Below is a video of her trotting with John leading. We did some starts and stops with her on this walk.
This morning, Cheryl went out to check on Princess Mairsiedotes, and found her in the gated stall, the stall she is not supposed to go into. The stall that holds all the hay, grain in a closed barrel, tack, etc. She looked up from munching on the open bale of hay as if to say, “Good Morning”.
Cheryl led her out of the stall and shut the latch. The next time she looked over, Mairsiedotes had unlatched the stall and was inside eating the hay again. Cheryl led her out again and shut the latch, this time putting a wire through the lock hole and twisting it so she couldn’t get in again. Cheryl admitted to me that she couldn’t help being proud of how smart Mairsiedotes is.
Later, at dusk, I took Mairsiedotes out of the corral to let her graze on some nice grass in the yard. She loved that! When it started getting too dark, I put her back in her open stall with some hay, and turned to go out of the corral.

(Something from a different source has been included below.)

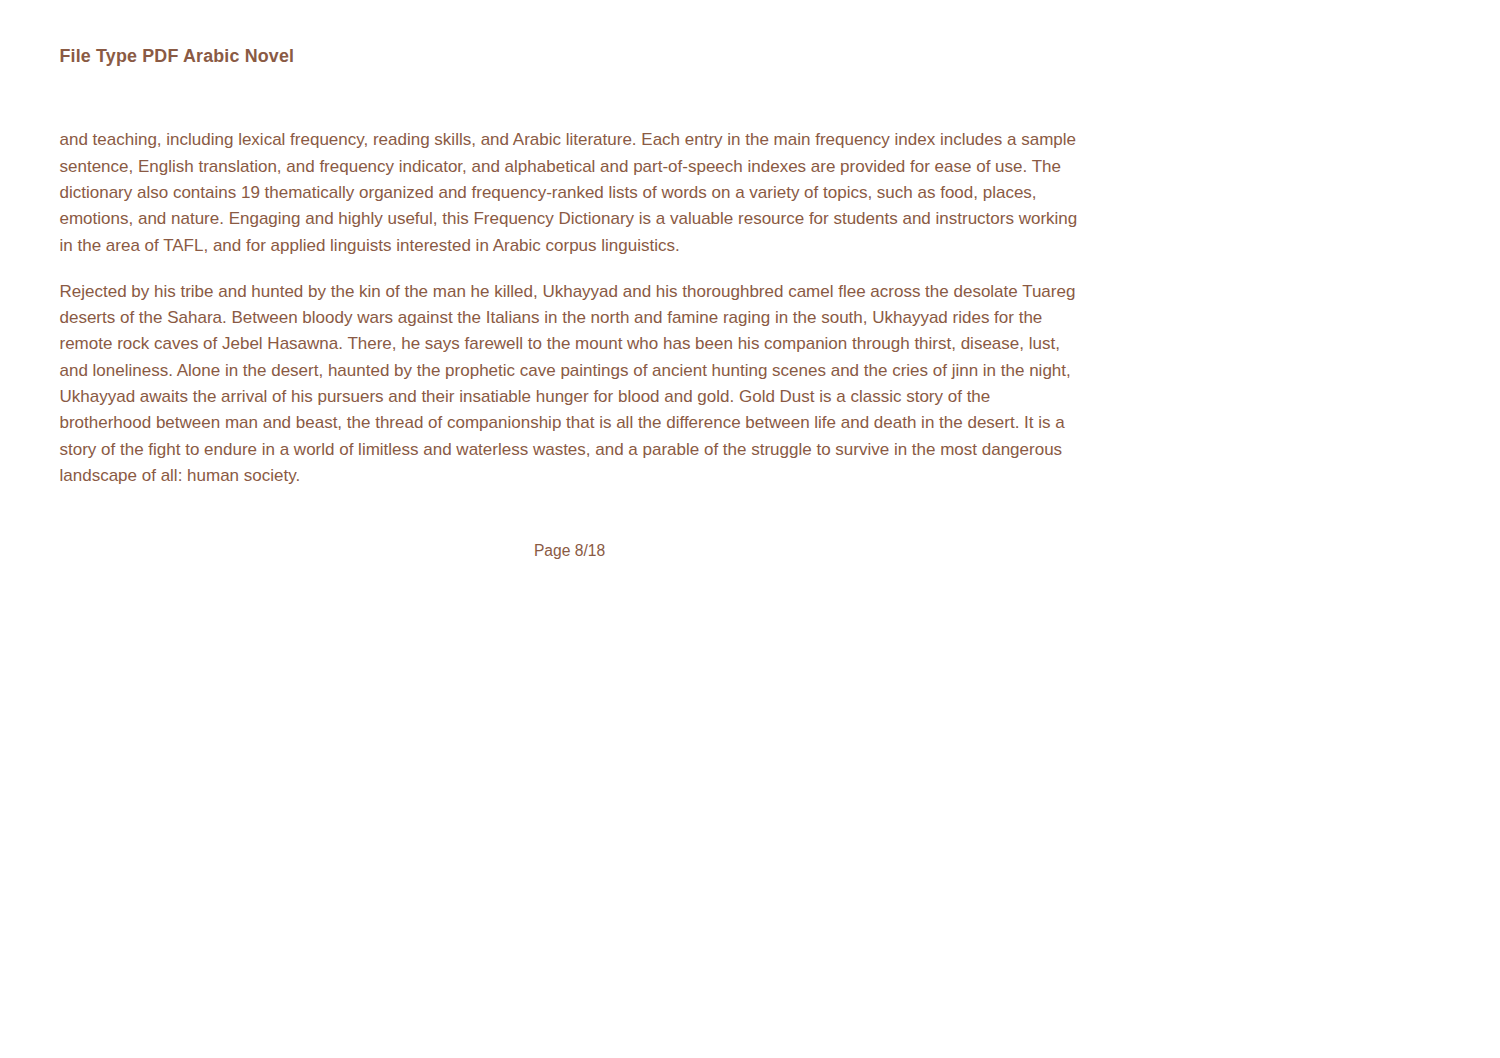File Type PDF Arabic Novel
and teaching, including lexical frequency, reading skills, and Arabic literature. Each entry in the main frequency index includes a sample sentence, English translation, and frequency indicator, and alphabetical and part-of-speech indexes are provided for ease of use. The dictionary also contains 19 thematically organized and frequency-ranked lists of words on a variety of topics, such as food, places, emotions, and nature. Engaging and highly useful, this Frequency Dictionary is a valuable resource for students and instructors working in the area of TAFL, and for applied linguists interested in Arabic corpus linguistics.
Rejected by his tribe and hunted by the kin of the man he killed, Ukhayyad and his thoroughbred camel flee across the desolate Tuareg deserts of the Sahara. Between bloody wars against the Italians in the north and famine raging in the south, Ukhayyad rides for the remote rock caves of Jebel Hasawna. There, he says farewell to the mount who has been his companion through thirst, disease, lust, and loneliness. Alone in the desert, haunted by the prophetic cave paintings of ancient hunting scenes and the cries of jinn in the night, Ukhayyad awaits the arrival of his pursuers and their insatiable hunger for blood and gold. Gold Dust is a classic story of the brotherhood between man and beast, the thread of companionship that is all the difference between life and death in the desert. It is a story of the fight to endure in a world of limitless and waterless wastes, and a parable of the struggle to survive in the most dangerous landscape of all: human society.
Page 8/18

I had forgotten to shut the gate though, and Princess Mairsiedotes was out of her stall and around me before I knew what was happening.
I hurried after her, but the faster I hurried, the faster she went. I had flashbacks of when my shetland pony got loose in the alfalfa field one day and didn’t want to be caught. I had visions of my neighbors and what they would say if I couldn’t catch her, and her galavanting around the neighborhood, through their flowerbeds. Fortunately, she allowed me to catch up to her when I walked slowly. I put the lead rope around her neck and coaxed her back into the corral and Cheryl shut the gate.
This horse is no dummy! One look at her and anyone can see her intelligence.